You might be interested in the maintainer scripts, which are usually located at /var/lib/dpkg/info/<package-name>.{pre,post}{rm,inst}. These are usually shell scripts, but there's no hard rule. For example:

$ ls /var/lib/dpkg/info/xml-core.{pre,post}{rm,inst}
/var/lib/dpkg/info/xml-core.postinst
/var/lib/dpkg/info/xml-core.postrm
/var/lib/dpkg/info/xml-core.preinst
/var/lib/dpkg/info/xml-core.prerm

Solution 2:

In short: apt-get install does everything that is needed that your system can successfully execute the new installed software application.

Longer:

Preliminaries:

From the manpage:

All packages required by the package(s) specified for installation will also be retrieved and installed.

Those packages are stored on a repository in the network. So, apt-get downloads all the needed ones into a temporary directory (/var/cache/apt/archives/). They will be downloaded from a web- or a ftp-server. They are specified in the so called sources.list; a list of repositories. From then on they get installed one by one procedurally.

The first ones are the ones, that have no further dependencies; so no other package has to be installed for them. Through that, other packages (that had dependencies previously) have now no dependencies anymore. The system keeps doing that process over and over until the specified packages are installed.

Each package undergoes an installation procedure.

Package installation:

In Debian-based Linux distributions, as Ubuntu, those packages are in a specified standardized format called: deb - The Debian binary package format.

Such a package contains the files to be installed on the system. Also they contain a control file. That file contains scripts that the packaging system should execute in a specific situation; the so called maintainer scripts. Those scripts are split in:

  • preinst: before the installation of the files into the systems filehierarchy
  • postinst: after the installation
  • prerm: before the uninstallation
  • postrm: after the uninstallation

There is an interesting picture, showing the procedure of an installation of a new package:

installation

There are also more control-files, the most important are as follows:

  • control: A list of the dependencies, and other useful information to identify the package
  • conffiles: A list of config files (usually those in /etc)
  • debian-binary: contains the deb-package version, currently 2.0
  • md5sums: A list of md5sums of each file in the package for verifying
  • templates: A file with error descriptions and dialogs during installation

Solution 3:

For the actual under-the-hood stuff, you'll need to grab the Apt source. Fairly simple if you have source repositories enabled:

apt-get source apt

The apt-get command itself lives in cmdline/apt-get.cc. It's a pain to read through but most of apt-get's actions are spelled out quite extensively in there. Installation however, is mapped through a DoInstall function which lives in apt-private/private-install.{cc,h}.

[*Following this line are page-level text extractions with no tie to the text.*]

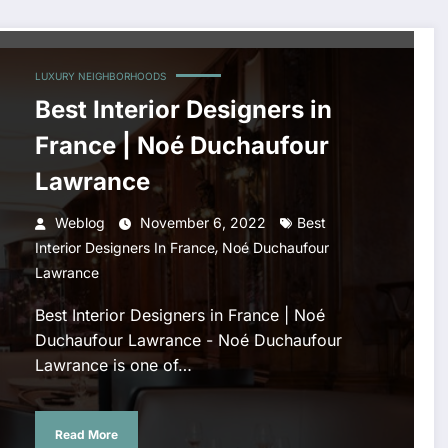
LUXURY NEIGHBORHOODS
Best Interior Designers in
France | Noé Duchaufour
Lawrance
Weblog
November 6, 2022
Best
,
Interior Designers In France
Noé Duchaufour
Lawrance
Best Interior Designers in France | Noé
Duchaufour Lawrance - Noé Duchaufour
Lawrance is one of…
Read More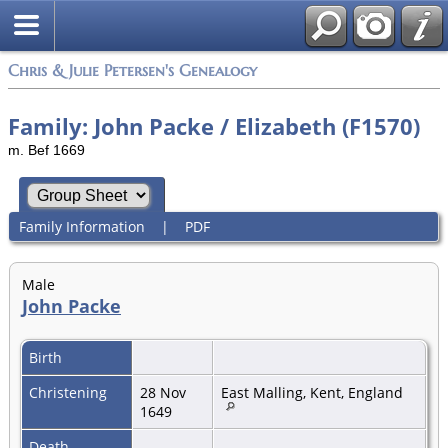
Chris & Julie Petersen's Genealogy
Family: John Packe / Elizabeth (F1570)
m. Bef 1669
Family Information
|
PDF
Male
John Packe
Birth
Christening
28 Nov
East Malling, Kent, England
1649
Death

You have to remember that apt-get is merely one side of the coin.
dpkg is handling the actual installation but DoInstall doesn't know about dpkg directly. apt-get is actually surprisingly package-manager agnostic. All the functionality is abstracted through apt-pkg/package-manager.cc

I'm only looking briefly but even there I can't see where this actually attaches to the dpkg systems. Some of this seems to be autoconfigured through apt-pkg/aptconfiguration.cc but this is a deep well. You could spend days unravelling this.

The source documentation is good though. You could do worse things than to go through each file and read the header to work out what's actually happening.

Solution 4:

There are some fantastic answers here which are better than this short one, but something you might consider to help you get a better understanding of the changes made by a package manager is Docker. You can diff the changes made in a container using docker diff <container> and it will show you all of the changes. This is especially useful for taking a look under the hood to see what apt-get install does to a system. A quick search will get you several resources to help implement this.